The TokenManager defines Token interfaces for the clang syntax-tree. This is level of
abstraction that the syntax-tree should use to operate on Tokens.

It decouples the syntax-tree from a particular token implementation (TokenBuffer
previously). This enables us to use a different underlying token implementation
for the syntax Leaf node -- in clang pseudoparser, we want to produce a
syntax-tree with its own pseudo::Token rather than syntax::Token.

Diff Detail

Event Timeline

hokein created this revision.Jun 23 2022, 2:12 AM
Herald added a project: Restricted Project. · View Herald TranscriptJun 23 2022, 2:12 AM
hokein requested review of this revision.Jun 23 2022, 2:12 AM
Herald added a project: Restricted Project. · View Herald TranscriptJun 23 2022, 2:12 AM

As discussed offline this has some problems:

  • putting virtual methods on BaseToken gives it a vtable, which makes it (and syntax::Token) large
  • being able to use ArrayRef<syntax::Token> but not ArrayRef<BaseToken> is a bit weird
  • unusual uses of inheritance can be hard to reason about

We suggested rather having Leaf store an opaque ID.
Callers who know what kind of tokens are in use can use this to associate with the original token.
For generic use (e.g dump()), we can have a TokenManager interface which provides the common operations (like getText()). This generalizes where SourceManager is needed today.
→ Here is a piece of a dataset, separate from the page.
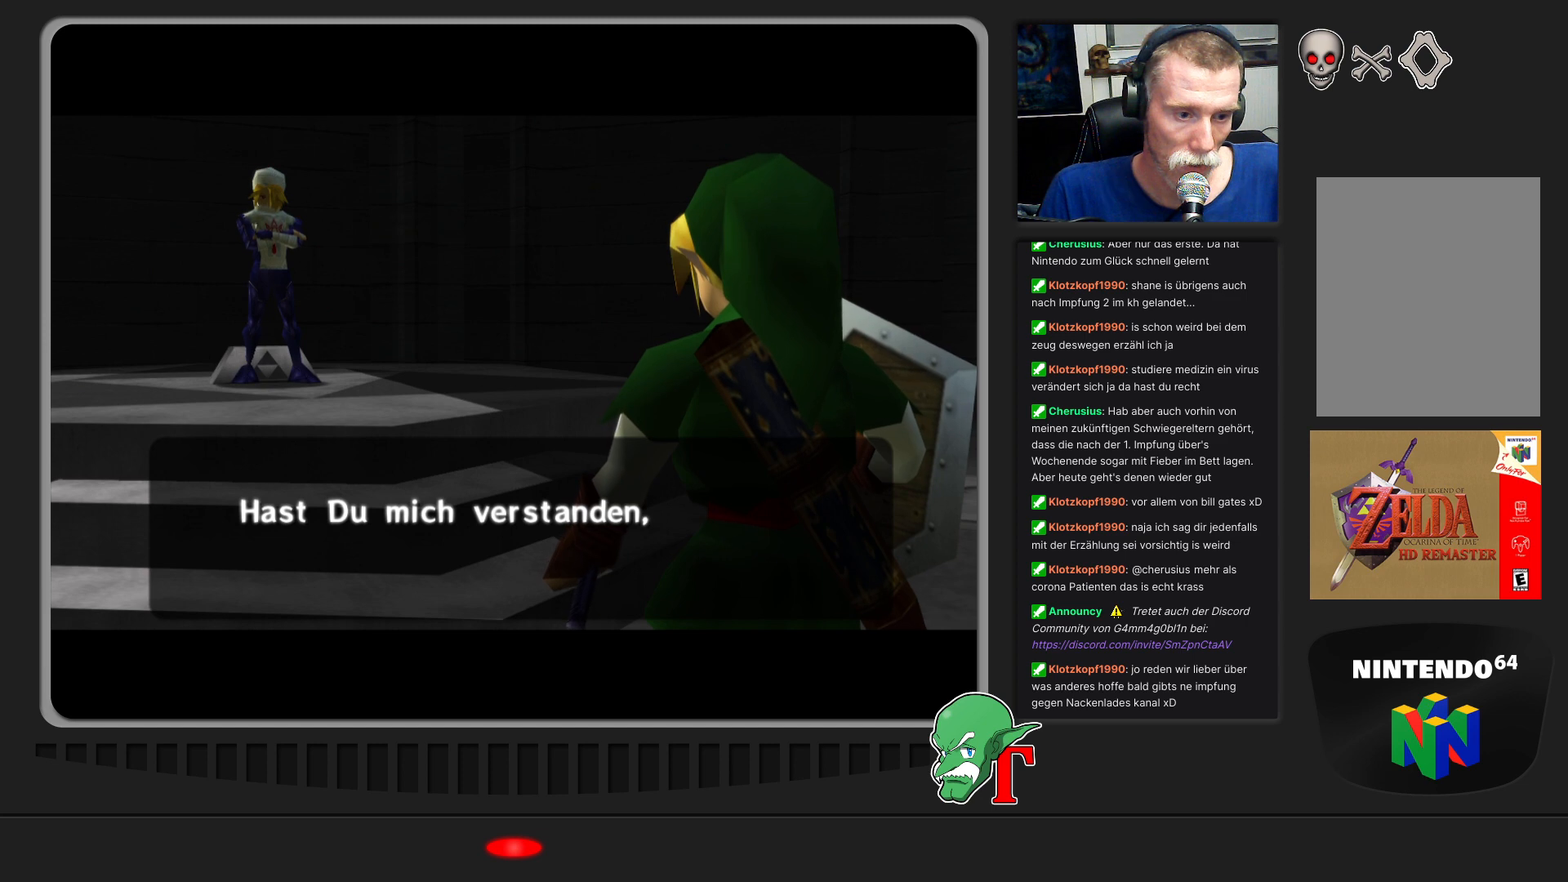
{"buttons": [], "left_stick": "center", "events": []}
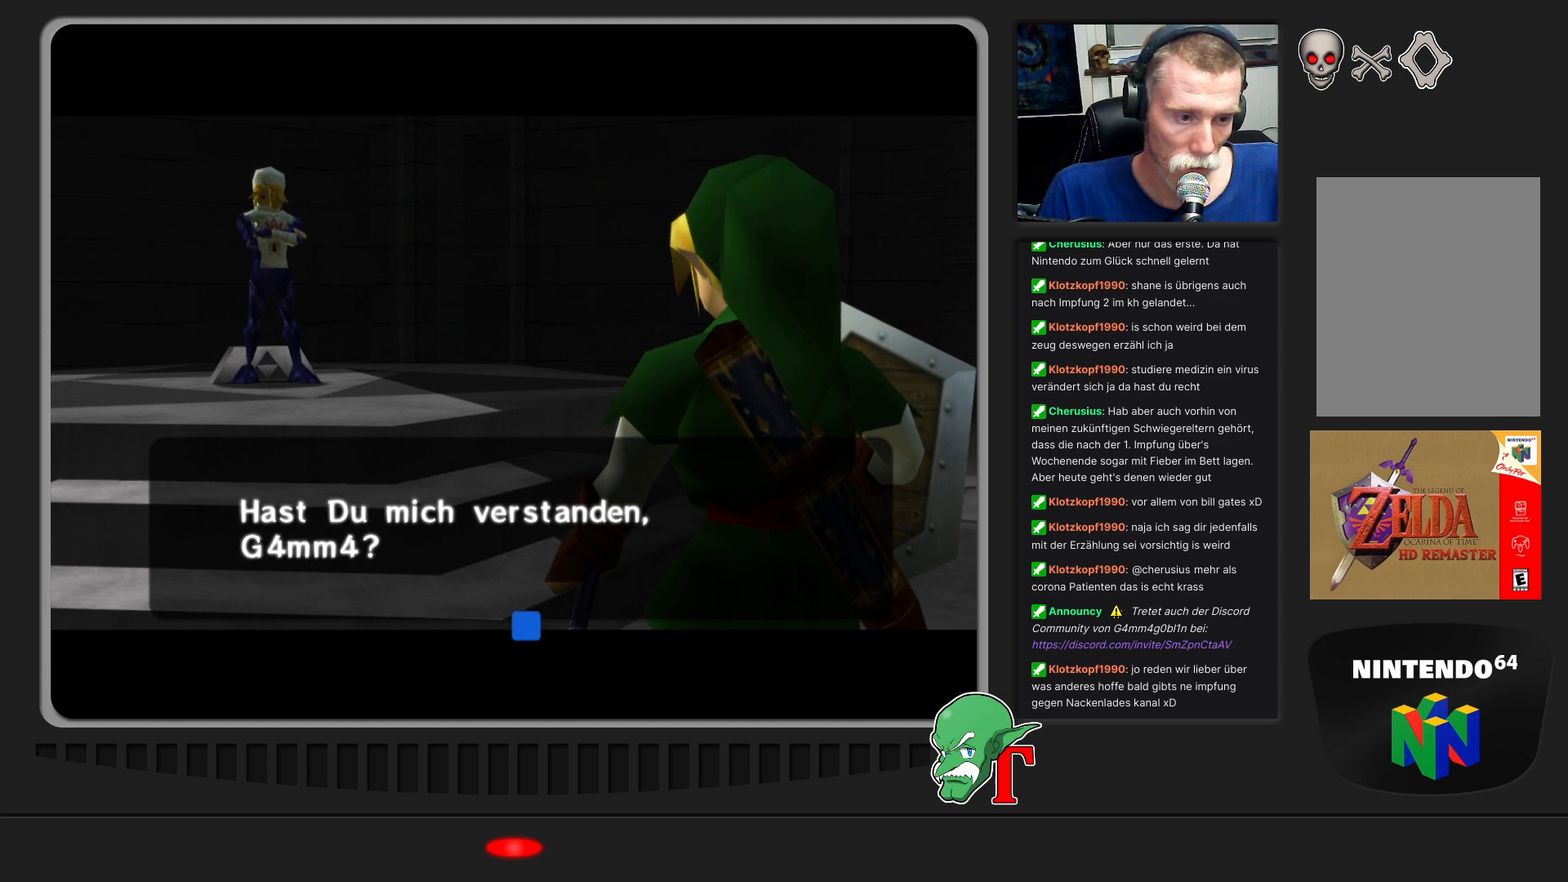
{"buttons": ["A"], "left_stick": "center", "events": [[433, "A", "down"]]}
hokein updated this revision to Diff 439705.Jun 24 2022, 5:04 AM

Revised to the TokenManager approach:

  • Inroduce a Base Token class (TokenManager) for syntax-tree, the motivation is to allow using different underlying token implementation in syntax-tree
  • Decouple the syntax-tree from the TokenBuffer:
    • syntax-tree structure (Tree.h) doesn't depend on the TokenBuffer, SourceManager Source location etc, it communicates with TokenManager interfaces;
    • syntax-tree Arena is simpler, the token-managing responsiblity is transferred to TokenManager;
    • in SyntaxTree directory, we implement a TokenBuffer-based SyntaxTokenManager, which mangues all token-related stuff
    • For the mutation/replacement computation APIs, currently they only work on a TokenBuffer-based token manager. Asssertion will be raised if it is not satisfied. It is an NFC change

I'm quite happy about the interfaces now, it should be in a good shape for the API review (would be nice to get some initial feedback before I do further cleanup).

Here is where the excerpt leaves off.